:: ASSIGNMENT 1 ::
In the text on the GEDI emergency program for elderly patients, what color uniforms do the GEDI nurses wear?
:: ASSIGNMENT 2 ::
Write the next few paragraphs of the article on the GEDI emergency program for elderly patients, picking up after its last sentence.
--- DOCUMENT TEXT ---
Teamwork the best option for elderly patients in ER
THE unique Geriatric Emergency Department Intervention program, which was conceived and tested in a small hospital in regional Queensland, has the potential to go worldwide.
GEDI is a fast-track hospital emergency department program designed specifically for frail elderly patients, mostly aged about 70 and over.
University of the Sunshine Coast GEDI research leader and program co-designer Professor Marianne Wallis said: “If you are increasingly frail, maybe with some mild cognitive impairment or some other agerelated condition, then emergency departments become very confusing places – there are bright lights, noise, machines going ping.”
What these patients need is for someone to work out what care is required for the patient. This is where GEDI comes to the fore.
A team of gerontologyskilled ED nurses, dressed in bright and easily identifiable pink uniforms, are on hand.
Attached to the team is an ED doctor who acts as the medical lead and communicates with other doctors on the GEDI patient’s needs.
Where the service starts is when a frail person arrives at the ED. The primary ED nurse will call in a GEDI nurse to review an admitting patient.
“Those nurses are specially equipped to make detailed assessments of frailty and particular issues that relate to older people,” Prof Wallis said.
--- SUPPLIED INFORMATION ---
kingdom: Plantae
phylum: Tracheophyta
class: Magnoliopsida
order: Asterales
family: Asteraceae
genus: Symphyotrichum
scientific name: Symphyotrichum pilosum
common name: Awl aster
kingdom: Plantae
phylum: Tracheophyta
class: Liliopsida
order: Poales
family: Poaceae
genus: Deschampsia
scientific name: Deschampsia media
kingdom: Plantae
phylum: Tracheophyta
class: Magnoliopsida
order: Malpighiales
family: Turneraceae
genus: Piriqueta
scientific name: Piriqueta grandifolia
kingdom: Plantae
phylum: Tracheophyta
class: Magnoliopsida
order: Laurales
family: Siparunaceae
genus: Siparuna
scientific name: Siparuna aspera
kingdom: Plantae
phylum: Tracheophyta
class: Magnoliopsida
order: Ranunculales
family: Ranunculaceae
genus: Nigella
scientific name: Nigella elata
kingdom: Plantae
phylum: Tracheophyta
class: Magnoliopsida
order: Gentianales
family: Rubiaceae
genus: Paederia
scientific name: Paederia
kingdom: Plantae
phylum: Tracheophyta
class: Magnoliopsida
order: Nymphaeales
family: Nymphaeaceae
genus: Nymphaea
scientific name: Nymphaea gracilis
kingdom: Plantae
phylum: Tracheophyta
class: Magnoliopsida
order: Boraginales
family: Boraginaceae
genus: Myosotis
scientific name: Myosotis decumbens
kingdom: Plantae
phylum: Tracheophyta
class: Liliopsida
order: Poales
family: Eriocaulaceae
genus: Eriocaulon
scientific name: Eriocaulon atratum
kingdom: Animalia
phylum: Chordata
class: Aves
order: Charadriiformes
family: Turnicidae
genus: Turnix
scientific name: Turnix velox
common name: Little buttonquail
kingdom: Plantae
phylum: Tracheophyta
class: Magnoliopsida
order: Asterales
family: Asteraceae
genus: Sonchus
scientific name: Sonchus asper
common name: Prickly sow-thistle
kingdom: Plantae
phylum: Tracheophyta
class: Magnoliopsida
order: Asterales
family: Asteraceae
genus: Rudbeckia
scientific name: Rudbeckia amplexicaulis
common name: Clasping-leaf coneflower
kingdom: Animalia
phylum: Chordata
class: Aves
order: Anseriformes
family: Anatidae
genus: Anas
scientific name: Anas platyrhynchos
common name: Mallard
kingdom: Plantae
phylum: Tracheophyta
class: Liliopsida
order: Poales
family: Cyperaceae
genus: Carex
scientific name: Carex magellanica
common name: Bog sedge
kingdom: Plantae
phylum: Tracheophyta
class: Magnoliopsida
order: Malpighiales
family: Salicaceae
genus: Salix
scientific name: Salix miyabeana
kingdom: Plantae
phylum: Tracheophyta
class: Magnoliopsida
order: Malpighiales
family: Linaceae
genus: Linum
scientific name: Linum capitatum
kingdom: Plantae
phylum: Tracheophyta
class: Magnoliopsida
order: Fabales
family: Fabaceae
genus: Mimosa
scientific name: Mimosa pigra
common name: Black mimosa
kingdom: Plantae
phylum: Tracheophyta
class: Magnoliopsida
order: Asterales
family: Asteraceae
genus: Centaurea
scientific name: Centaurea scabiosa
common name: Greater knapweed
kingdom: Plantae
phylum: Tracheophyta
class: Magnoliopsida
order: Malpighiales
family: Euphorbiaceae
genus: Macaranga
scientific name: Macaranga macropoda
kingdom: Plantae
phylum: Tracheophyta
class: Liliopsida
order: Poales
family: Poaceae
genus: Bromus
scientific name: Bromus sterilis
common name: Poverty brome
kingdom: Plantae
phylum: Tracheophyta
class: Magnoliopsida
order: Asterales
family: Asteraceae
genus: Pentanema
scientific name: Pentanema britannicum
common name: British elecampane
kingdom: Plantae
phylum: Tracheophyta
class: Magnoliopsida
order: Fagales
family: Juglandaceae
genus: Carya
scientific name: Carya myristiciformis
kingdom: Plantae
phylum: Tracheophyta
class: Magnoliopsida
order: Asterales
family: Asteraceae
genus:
---
:: EXERCISE OUTPUT 1 ::
Pink.

:: EXERCISE OUTPUT 2 ::
“They then have direct referral pathways such as straight through to the orthopedic surgeon or the aged care team or to community services if the GEDI nurse believes the patient would be better looked after by that group.
“The GEDI nurses can organise for people to be safely transported back home and put in place better care.”
With the appropriate care at home these people then avoid the stresses of medication and routine changes, disorientation and confusion – all of which can happen when an elderly person is pushed to the ED.
The GEDI program outcomes will help to reduce the number of people unnecessarily admitted to hospital and provide a higher level of care for elderly patients.
The innovative program is in place in two Sunshine Coast hospitals. It will next be rolled out at Cairns Base Hospital and Ipswich Hospital.
From there an implementation training program will be developed before GEDI is offered to hospitals Australiawide.